── ENTRIES PROVIDED ──

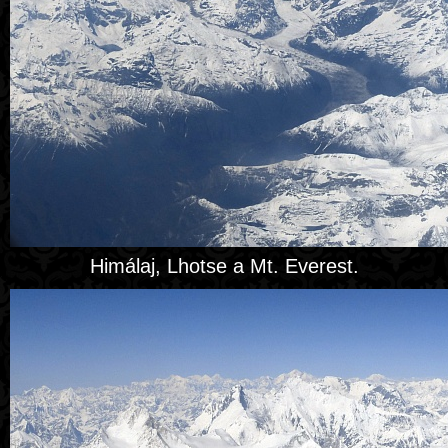
Himálaj, Lhotse a Mt. Everest.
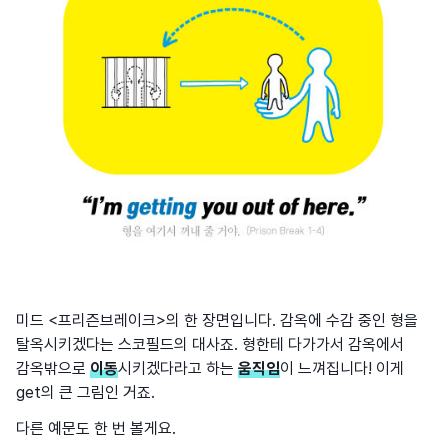
미드 <프리즌브레이크>의 한 장면입니다. 감옥에 수감 중인 형을
탈옥시키겠다는 스코필드의 대사죠. 형한테 다가가서 감옥에서
감옥밖으로
이동
시키겠다라고 하는
움직임
이 느껴집니다! 이게
get의 큰 그림인 거죠.
다른 예문도 한 번 볼게요.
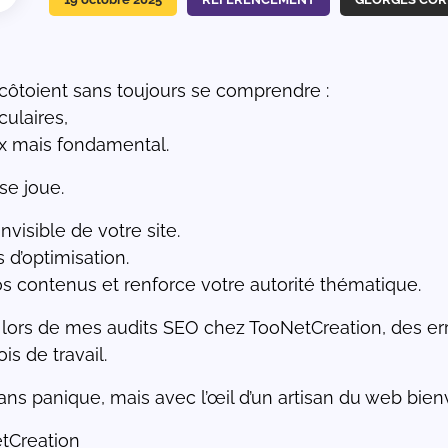
côtoient sans toujours se comprendre :
culaires,
eux mais fondamental.
se joue.
nvisible de votre site.
ts d’optimisation.
os contenus et renforce votre autorité thématique.
 lors de mes audits SEO chez TooNetCreation, des err
is de travail.
s panique, mais avec l’œil d’un artisan du web bienve
tCreation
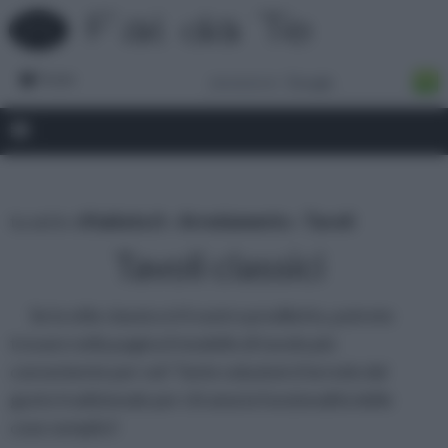
Forum
tu sei in :
rifaidate.it
»
Arredamento
»
Tavoli
Tavoli classici
Se lo stile classico è il vostro prediletto, potrete
trovare nella pagina il modello di tavolo più
conveniente per voi! Tante soluzioni d’arredo dal
gusto tradizionale per chi ama la funzionalità delle
cose semplici!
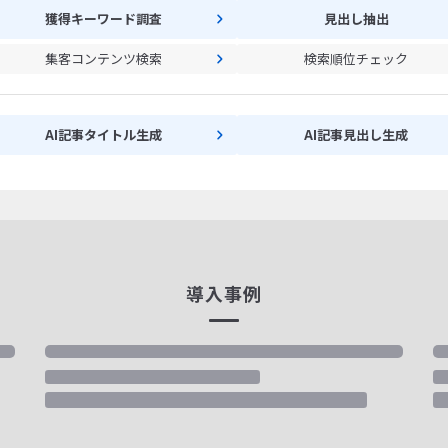
獲得キーワード調査
見出し抽出
集客コンテンツ検索
検索順位チェック
AI記事タイトル生成
AI記事見出し生成
導入事例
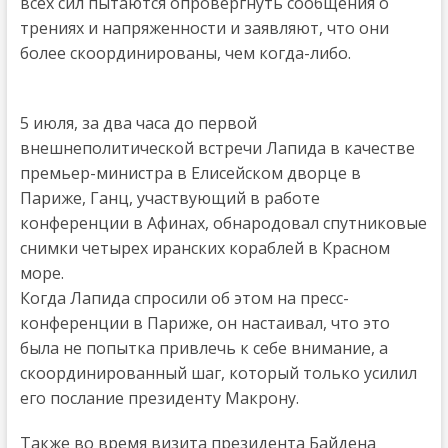
всех сил пытаются опровергнуть сообщения о
трениях и напряженности и заявляют, что они
более скоординированы, чем когда-либо.
5 июля, за два часа до первой
внешнеполитической встречи Лапида в качестве
премьер-министра в Елисейском дворце в
Париже, Ганц, участвующий в работе
конференции в Афинах, обнародовал спутниковые
снимки четырех иранских кораблей в Красном
море.
Когда Лапида спросили об этом на пресс-
конференции в Париже, он настаивал, что это
была не попытка привлечь к себе внимание, а
скоординированный шаг, который только усилил
его послание президенту Макрону.
Также во время визита президента Байдена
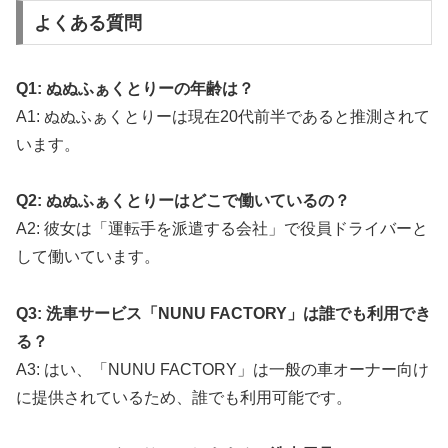
よくある質問
Q1: ぬぬふぁくとりーの年齢は？
A1: ぬぬふぁくとりーは現在20代前半であると推測されて
います。
Q2: ぬぬふぁくとりーはどこで働いているの？
A2: 彼女は「運転手を派遣する会社」で役員ドライバーと
して働いています。
Q3: 洗車サービス「NUNU FACTORY」は誰でも利用でき
る？
A3: はい、「NUNU FACTORY」は一般の車オーナー向け
に提供されているため、誰でも利用可能です。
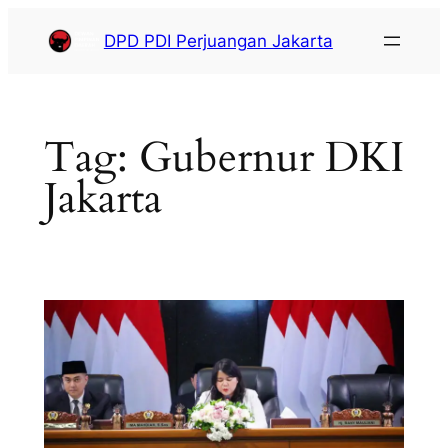
DPD PDI Perjuangan Jakarta
Tag:
Gubernur DKI
Jakarta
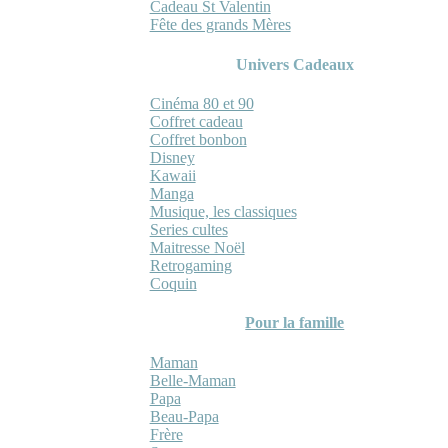
Cadeau St Valentin
Fête des grands Mères
Univers Cadeaux
Cinéma 80 et 90
Coffret cadeau
Coffret bonbon
Disney
Kawaii
Manga
Musique, les classiques
Series cultes
Maitresse Noël
Retrogaming
Coquin
Pour la famille
Maman
Belle-Maman
Papa
Beau-Papa
Frère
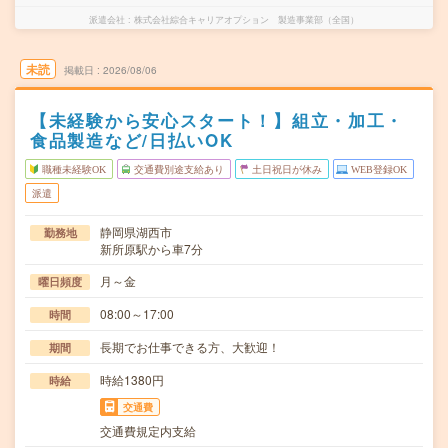
派遣会社
株式会社綜合キャリアオプション 製造事業部（全国）
未読
掲載日
2026/08/06
【未経験から安心スタート！】組立・加工・
食品製造など/日払いOK
職種未経験OK
交通費別途支給あり
土日祝日が休み
WEB登録OK
派遣
静岡県湖西市
勤務地
新所原駅から車7分
月～金
曜日頻度
08:00～17:00
時間
長期でお仕事できる方、大歓迎！
期間
時給1380円
時給
交通費
交通費規定内支給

───

■ **INSTRUCTIONS FOR THE TASK**:
Where a line in the records above includes the string "FACTORY", show it.

■ **RESULT OF THE TASK**:
Q3: 洗車サービス「NUNU FACTORY」は誰でも利用でき
A3: はい、「NUNU FACTORY」は一般の車オーナー向け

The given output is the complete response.